Jaime Madden holds a Bachelor of Science in Psychology and Women’s Studies from Berry College, and a Master of Arts in Women’s and Gender Studies from the University of Texas at Austin. Jaime’s Master of Arts thesis is titled Semipublic Communities: Group Spaces Conducive to Efforts to Constructively Engage Embodiment and Particularity.
Jaime is a member of the fall 2011 cohort. At Maryland, her research interests include feminist political and legal theories, the political significance of embodied identities and of difference, the value of community as well as problems related to the ideal of community, theories autonomy and dependency, and disability studies.

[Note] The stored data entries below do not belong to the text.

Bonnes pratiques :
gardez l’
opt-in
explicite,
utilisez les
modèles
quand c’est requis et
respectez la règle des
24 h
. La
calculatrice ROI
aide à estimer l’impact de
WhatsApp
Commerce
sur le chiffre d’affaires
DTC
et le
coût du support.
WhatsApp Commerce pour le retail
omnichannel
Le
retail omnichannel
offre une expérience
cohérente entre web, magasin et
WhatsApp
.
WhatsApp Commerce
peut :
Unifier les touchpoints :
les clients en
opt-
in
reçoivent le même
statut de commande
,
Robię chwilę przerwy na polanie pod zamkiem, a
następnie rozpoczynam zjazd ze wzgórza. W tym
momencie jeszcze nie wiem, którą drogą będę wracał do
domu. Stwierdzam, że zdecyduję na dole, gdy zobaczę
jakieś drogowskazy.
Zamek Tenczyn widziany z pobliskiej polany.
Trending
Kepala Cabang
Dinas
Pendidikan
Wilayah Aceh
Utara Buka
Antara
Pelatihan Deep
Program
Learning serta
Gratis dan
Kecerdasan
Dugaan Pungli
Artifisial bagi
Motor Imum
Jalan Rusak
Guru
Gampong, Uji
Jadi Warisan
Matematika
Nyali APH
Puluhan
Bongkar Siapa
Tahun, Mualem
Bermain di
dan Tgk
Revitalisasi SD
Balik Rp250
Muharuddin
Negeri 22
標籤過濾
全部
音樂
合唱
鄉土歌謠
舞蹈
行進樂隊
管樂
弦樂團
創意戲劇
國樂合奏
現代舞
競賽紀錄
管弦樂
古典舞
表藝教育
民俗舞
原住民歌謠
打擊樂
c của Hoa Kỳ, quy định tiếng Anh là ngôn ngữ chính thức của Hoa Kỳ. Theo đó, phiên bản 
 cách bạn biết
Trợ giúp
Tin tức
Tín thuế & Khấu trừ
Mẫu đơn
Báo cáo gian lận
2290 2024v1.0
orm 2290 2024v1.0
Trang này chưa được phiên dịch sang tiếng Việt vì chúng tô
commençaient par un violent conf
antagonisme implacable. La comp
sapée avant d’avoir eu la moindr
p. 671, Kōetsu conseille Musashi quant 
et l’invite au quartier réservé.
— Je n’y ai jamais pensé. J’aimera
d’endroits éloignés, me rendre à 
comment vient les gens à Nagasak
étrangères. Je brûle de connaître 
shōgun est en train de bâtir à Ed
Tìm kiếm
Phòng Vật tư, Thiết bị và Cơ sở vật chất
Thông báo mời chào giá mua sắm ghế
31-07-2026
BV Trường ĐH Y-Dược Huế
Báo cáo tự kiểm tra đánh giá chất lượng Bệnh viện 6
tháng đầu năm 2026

Jaime is closely involved in the annual conference of the National Women’s Studies Association, and she intends to pursue opportunities for leadership. Since her undergraduate career, the conference has been a place where she develops specific skill sets and engages in a collaborative process to build research.
“Theory and Activism Converge in Internship at High Rocks for Girls.” NWSAction 18, No. 2 (Spring 2007), Pages 18-19
- Article identifies the benefits of hands-on internships to academic study, and uses, as an example, my experience as an intern at High Rocks Educational Corporation.
“An Orchid in the Arctic: Women’s Studies in the Rural South.” National Women’s Studies Association Journal 17, No. 2 (Summer 2005), Pages 192-198
- Co-authored with Dr. Carrie N. Baker of Smith College.
- Article provides an assessment of our women’s studies work in a type of location that is not traditionally considered.